Most fascinating was that there were no towns, no stores, no hospitals, and no banks at this time. The people — considered to be among the most outstanding horsemen in history — lived on enormous ranchos of some 4,000 to 40,000 acres, isolated by miles of chaparral. They raised cattle for its tallow and hides utilizing only a barter system, trading with merchant ships from Boston and Europe.

There were neither hotels nor inns, so visitors passing through had to depend on the hospitality of these Californios who graciously opened up their homes, saying, “¡Mi casa es su casa!” — “Welcome, friend, my house is yours!” These hosts then would invite neighboring ranches for a party to celebrate this unexpected arrival of a stranger. Thus visitors were a welcomed presence — they provided an excuse to hold a community party and they brought news of the outside world to isolated Californios.
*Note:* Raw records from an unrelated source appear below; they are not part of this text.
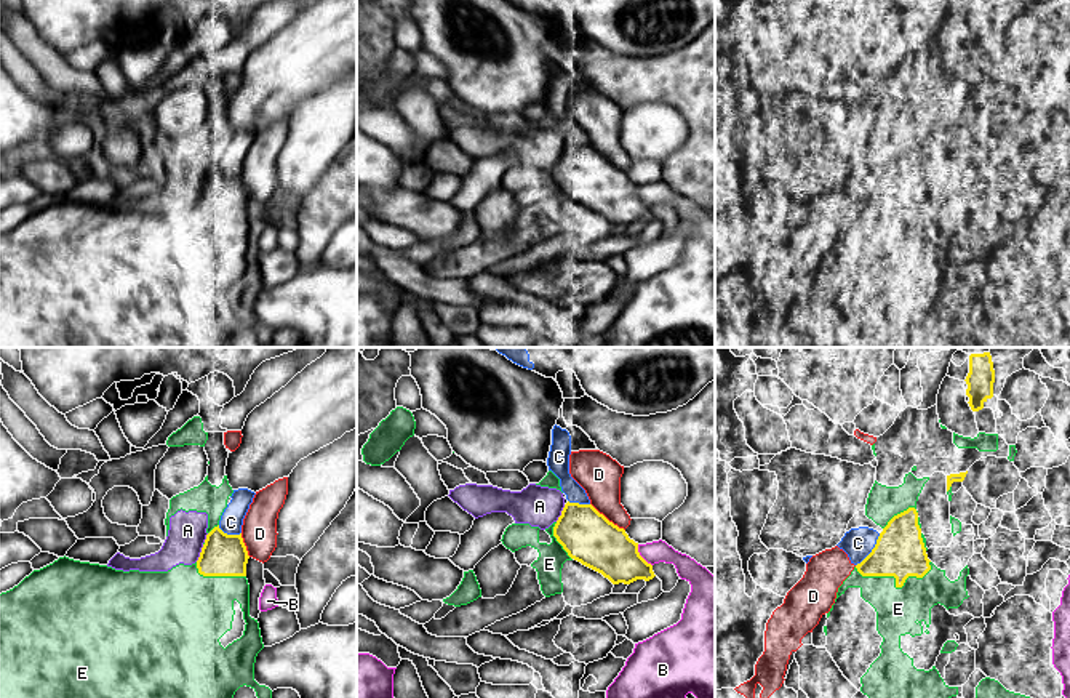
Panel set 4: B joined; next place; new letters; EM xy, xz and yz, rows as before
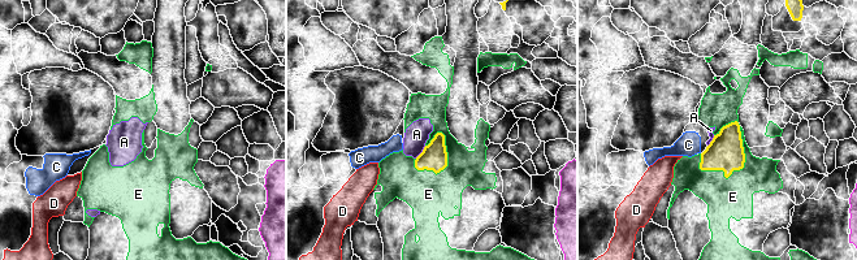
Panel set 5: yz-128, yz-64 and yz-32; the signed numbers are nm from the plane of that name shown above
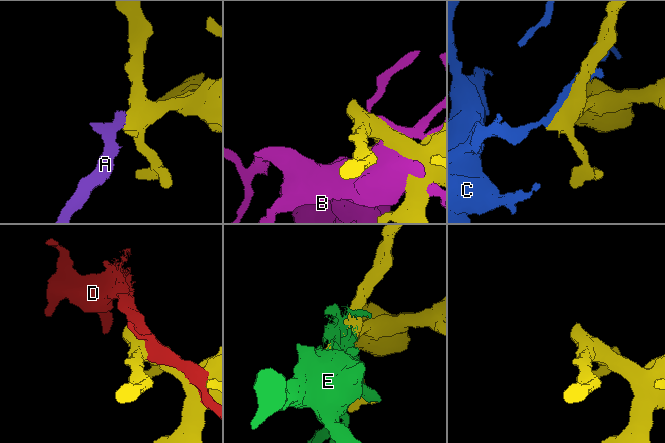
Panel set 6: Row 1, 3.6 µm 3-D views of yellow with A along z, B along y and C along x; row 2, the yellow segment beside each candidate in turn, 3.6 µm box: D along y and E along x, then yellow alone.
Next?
Same neuron: no letter
A: two neurons
B: two neurons
C: two neurons
D: two neurons
E: two neurons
During this period, Mexico threw out the Spaniards, and closed down the missions. So those Chumash who had lived at the missions for years (and in many cases, for generations) came to work on these ranchos as cooks, weavers, domestics, carpenters, farmers, and — something rarely recognized — the Chumash worked as our earliest vaqueros!

California became a state in 1850 and soon became flooded with Yankees and even Europeans. The heretofore quiet landscape was now filled with new people and foreign languages and commotion. Adobes were exchanged for modern wooden houses, metal carriages replaced the wooden oxen carreta, the renowned De la Guerra home found itself in the midst of a bustling little American town of shops, banks, and hotels. The gentle strum of a guitar could no longer be heard over Professor McCoy’s dashing dance band.

While it was an exciting new era, longtime residents of Santa Barbara would reminisce about the earlier, quiet time before the arrival of the Americans dominating the scene en masse. They remembered how “everyone got along” back then — the Spanish, American, Indian, Mexican, and European — and that everybody took care of one another. And everyone spoke Spanish. They recalled the communal gatherings of the ranchos for a fiesta to share music, dance, food, and news. They would wistfully think back on these “old Spanish days” as halcyon days where people were unbelievably generous to one another and hospitable to strangers.

By the latter part of the 19th century, old-timers referred to the “old Spanish days” to differentiate from the modern English-speaking era. That is the origin of this term.

In 1924, the creation of a new community festival sought to recall this rancho era of songs, dances, and legendary Californian hospitality. So when it was named “Old Spanish Days” some 90 years ago, everyone knew what this phrase meant. Unfortunately, we seemed to have lost that community knowledge, and must reeducate ourselves to this history.

The theme for this year’s Fiesta, “Unity through Community,” incorporates two things. It commemorates that singular culture 180 years ago in which communities took care of one another and welcomed visitors. And it highlights our Old Spanish Days today which involves 3,300 volunteers, including flower girls, musicians, 400 dancers from 27 different dance studios, 55 nonprofits, hundreds of horsemen and women, marching bands, businesses, and service clubs. Our Fiesta includes the patronage of the Santa Ynez Band of Chumash Indians and the participation of and presentations by the Coastal Band of Chumash Nation. This is what is meant by “unity through community.”

Olvera Street’s Fiesta Patrias in Los Angeles celebrates Mexican culture; the Malibu Chumash Pow-wow and Santa Ynez Chumash Day address Chumash culture. Santa Barbara’s fiesta is remarkable among California towns to focus on this extraordinary rancho period — our “old Spanish Days.”

Erin Graffy de Garcia is Fiesta Historian and the author of the award-winning history Old Spanish Days.